To the National Assembly
- Ratify the Optional Protocol to the Convention against Torture and other Cruel, Inhuman or Degrading Treatment or Punishment, and implement the Protocol through establishing an independent national body to carry out regular and ad hoc unannounced visits to all places of detention.
To the Ghanaian and Liberian Governments
- Arrest and prosecute or extradite individuals against whom there is an international arrest warrant based on evidence linking the person to grave crimes committed during the post-election crisis or to the recent attacks within Côte d’Ivoire, taking into account the Ivorian authorities’ compliance with the UN Convention against Torture.
To European Union Member States
- In line with the Guidelines to EU Policy towards Third Countries on Torture and Other Cruel, Inhuman or Degrading Treatment or Punishment, EU member states should, through private démarches and public statements, urge Ivorian authorities to take effective measures against torture and ill-treatment, bring all those responsible for torture and ill-treatment to justice, and provide redress to victims.
- Condition parts of the development aid targeted for security sector reform to the government taking rapid steps to address gaps in compliance with international human rights law regarding detention conditions, particularly torture and inhuman treatment.
To the United States and the UN Operation in Côte d’Ivoire (UNOCI)
- Speak out publicly on the Ivorian government’s need to respond to security threats through measures that correspond to international standards on arrests and the treatment of detainees.
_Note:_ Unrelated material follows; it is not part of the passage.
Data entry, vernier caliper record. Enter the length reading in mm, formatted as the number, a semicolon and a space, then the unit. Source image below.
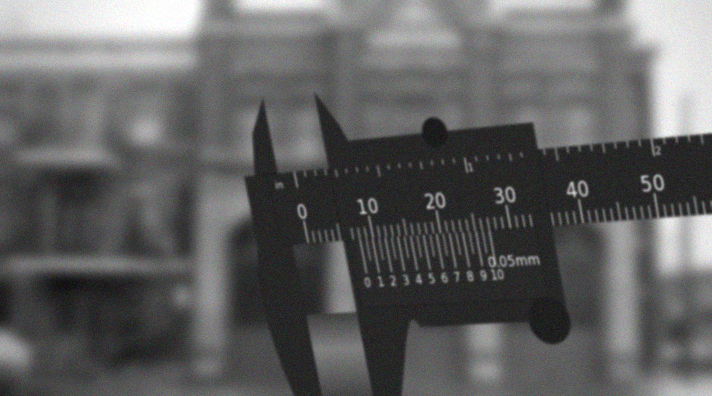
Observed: 8.0; mm
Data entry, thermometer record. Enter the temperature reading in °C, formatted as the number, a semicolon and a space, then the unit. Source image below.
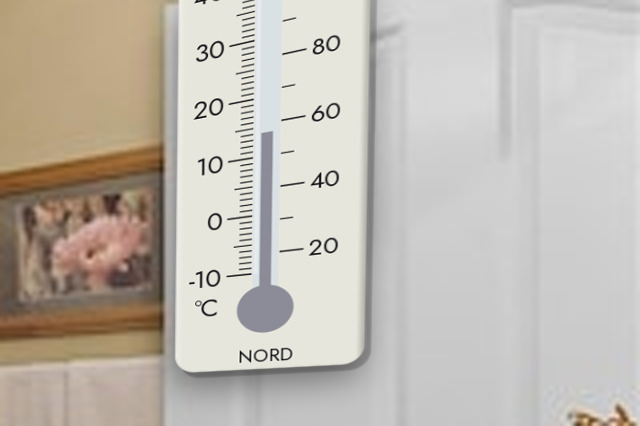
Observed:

Stress that continued abuses by security forces against certain populations will only further the divisions that threaten Côte d’Ivoire’s ability to move out of its decade of grave human rights abuses.
- Discuss with the Ivorian government the importance of ensuring complete access at all sites to detention monitors, including for unannounced, ad hoc visits and to speak individually with detainees in a confidential location. In particular, press for the involvement in detention monitoring of Ivorian organizations, several of whom have historically worked extensively on prison conditions.
- Assist the Ivorian government in making it standard practice at all detention sites to keep a full list of those who are or have been detained, and the date on which the lawful authority to detain them expires.
- Condition parts of assistance to the Ivorian government on its taking rapid steps to address gaps in compliance with international human rights law regarding detention conditions, particularly torture and inhuman treatment. For the United States in particular, ensure that no security assistance is provided unless a thorough vetting guarantees that all units meet the requirements of the Leahy Law, including that Ivorian authorities demonstrate the will and capacity to take effective measures to hold accountable soldiers implicated in serious crimes.
- Work closely with the Ivorian, Liberian, and Ghanaian governments to ensure better information sharing, monitoring, and coordination regarding the arrest and prosecution of people implicated in serious crimes during the Ivorian post-election crisis and in the more recent attacks within Côte d’Ivoire.